Extract all of the entries and give them again, word for word.
### GIVEN DATA
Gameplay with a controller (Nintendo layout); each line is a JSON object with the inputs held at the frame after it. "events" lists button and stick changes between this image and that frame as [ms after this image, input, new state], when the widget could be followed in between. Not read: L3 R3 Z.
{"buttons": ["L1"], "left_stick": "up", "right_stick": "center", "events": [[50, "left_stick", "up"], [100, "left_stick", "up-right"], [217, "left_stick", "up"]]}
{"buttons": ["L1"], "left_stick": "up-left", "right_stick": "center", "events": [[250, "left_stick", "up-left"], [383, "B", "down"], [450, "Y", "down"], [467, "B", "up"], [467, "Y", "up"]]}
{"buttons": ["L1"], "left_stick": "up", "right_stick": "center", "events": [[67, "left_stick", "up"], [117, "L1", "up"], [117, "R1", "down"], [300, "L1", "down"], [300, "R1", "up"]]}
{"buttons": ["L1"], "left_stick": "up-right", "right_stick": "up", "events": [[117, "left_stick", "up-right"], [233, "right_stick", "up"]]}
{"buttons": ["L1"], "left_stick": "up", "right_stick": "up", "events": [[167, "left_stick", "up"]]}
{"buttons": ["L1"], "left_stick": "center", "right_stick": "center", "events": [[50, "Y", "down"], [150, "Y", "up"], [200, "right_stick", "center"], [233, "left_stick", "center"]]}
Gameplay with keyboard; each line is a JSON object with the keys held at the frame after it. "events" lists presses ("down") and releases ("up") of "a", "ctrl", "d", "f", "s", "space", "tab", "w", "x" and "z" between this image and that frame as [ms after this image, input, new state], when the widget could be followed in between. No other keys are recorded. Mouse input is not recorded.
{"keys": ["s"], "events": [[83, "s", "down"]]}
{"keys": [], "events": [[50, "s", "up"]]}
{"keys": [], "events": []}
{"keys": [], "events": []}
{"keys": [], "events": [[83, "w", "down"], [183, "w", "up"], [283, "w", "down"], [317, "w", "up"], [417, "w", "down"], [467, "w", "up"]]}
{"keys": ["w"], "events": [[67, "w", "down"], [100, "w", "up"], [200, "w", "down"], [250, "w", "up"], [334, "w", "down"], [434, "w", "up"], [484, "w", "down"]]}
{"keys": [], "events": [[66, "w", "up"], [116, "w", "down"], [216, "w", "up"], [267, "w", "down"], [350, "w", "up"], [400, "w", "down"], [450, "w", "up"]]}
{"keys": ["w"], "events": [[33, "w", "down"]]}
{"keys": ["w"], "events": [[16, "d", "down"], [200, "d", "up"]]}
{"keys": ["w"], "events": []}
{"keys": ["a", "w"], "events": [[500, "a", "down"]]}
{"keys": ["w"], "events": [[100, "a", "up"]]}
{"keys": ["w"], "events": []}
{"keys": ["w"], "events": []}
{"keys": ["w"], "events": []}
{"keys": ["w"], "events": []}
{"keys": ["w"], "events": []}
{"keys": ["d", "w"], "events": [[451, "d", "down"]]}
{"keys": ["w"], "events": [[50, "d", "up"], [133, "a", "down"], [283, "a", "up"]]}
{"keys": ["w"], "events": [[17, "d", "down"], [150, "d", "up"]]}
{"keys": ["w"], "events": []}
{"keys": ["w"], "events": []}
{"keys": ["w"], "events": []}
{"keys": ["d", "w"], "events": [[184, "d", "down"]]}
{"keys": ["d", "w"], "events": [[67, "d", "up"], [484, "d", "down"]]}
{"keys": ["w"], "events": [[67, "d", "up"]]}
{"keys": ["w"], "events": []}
######
__RESULT FOR THIS TASK__.
Gameplay with a controller (Nintendo layout); each line is a JSON object with the inputs held at the frame after it. "events" lists button and stick changes between this image and that frame as [ms after this image, input, new state], when the widget could be followed in between. Not read: L3 R3 Z.
{"buttons": ["L1"], "left_stick": "up", "right_stick": "center", "events": [[50, "left_stick", "up"], [100, "left_stick", "up-right"], [217, "left_stick", "up"]]}
{"buttons": ["L1"], "left_stick": "up-left", "right_stick": "center", "events": [[250, "left_stick", "up-left"], [383, "B", "down"], [450, "Y", "down"], [467, "B", "up"], [467, "Y", "up"]]}
{"buttons": ["L1"], "left_stick": "up", "right_stick": "center", "events": [[67, "left_stick", "up"], [117, "L1", "up"], [117, "R1", "down"], [300, "L1", "down"], [300, "R1", "up"]]}
{"buttons": ["L1"], "left_stick": "up-right", "right_stick": "up", "events": [[117, "left_stick", "up-right"], [233, "right_stick", "up"]]}
{"buttons": ["L1"], "left_stick": "up", "right_stick": "up", "events": [[167, "left_stick", "up"]]}
{"buttons": ["L1"], "left_stick": "center", "right_stick": "center", "events": [[50, "Y", "down"], [150, "Y", "up"], [200, "right_stick", "center"], [233, "left_stick", "center"]]}
Gameplay with keyboard; each line is a JSON object with the keys held at the frame after it. "events" lists presses ("down") and releases ("up") of "a", "ctrl", "d", "f", "s", "space", "tab", "w", "x" and "z" between this image and that frame as [ms after this image, input, new state], when the widget could be followed in between. No other keys are recorded. Mouse input is not recorded.
{"keys": ["s"], "events": [[83, "s", "down"]]}
{"keys": [], "events": [[50, "s", "up"]]}
{"keys": [], "events": []}
{"keys": [], "events": []}
{"keys": [], "events": [[83, "w", "down"], [183, "w", "up"], [283, "w", "down"], [317, "w", "up"], [417, "w", "down"], [467, "w", "up"]]}
{"keys": ["w"], "events": [[67, "w", "down"], [100, "w", "up"], [200, "w", "down"], [250, "w", "up"], [334, "w", "down"], [434, "w", "up"], [484, "w", "down"]]}
{"keys": [], "events": [[66, "w", "up"], [116, "w", "down"], [216, "w", "up"], [267, "w", "down"], [350, "w", "up"], [400, "w", "down"], [450, "w", "up"]]}
{"keys": ["w"], "events": [[33, "w", "down"]]}
{"keys": ["w"], "events": [[16, "d", "down"], [200, "d", "up"]]}
{"keys": ["w"], "events": []}
{"keys": ["a", "w"], "events": [[500, "a", "down"]]}
{"keys": ["w"], "events": [[100, "a", "up"]]}
{"keys": ["w"], "events": []}
{"keys": ["w"], "events": []}
{"keys": ["w"], "events": []}
{"keys": ["w"], "events": []}
{"keys": ["w"], "events": []}
{"keys": ["d", "w"], "events": [[451, "d", "down"]]}
{"keys": ["w"], "events": [[50, "d", "up"], [133, "a", "down"], [283, "a", "up"]]}
{"keys": ["w"], "events": [[17, "d", "down"], [150, "d", "up"]]}
{"keys": ["w"], "events": []}
{"keys": ["w"], "events": []}
{"keys": ["w"], "events": []}
{"keys": ["d", "w"], "events": [[184, "d", "down"]]}
{"keys": ["d", "w"], "events": [[67, "d", "up"], [484, "d", "down"]]}
{"keys": ["w"], "events": [[67, "d", "up"]]}
{"keys": ["w"], "events": []}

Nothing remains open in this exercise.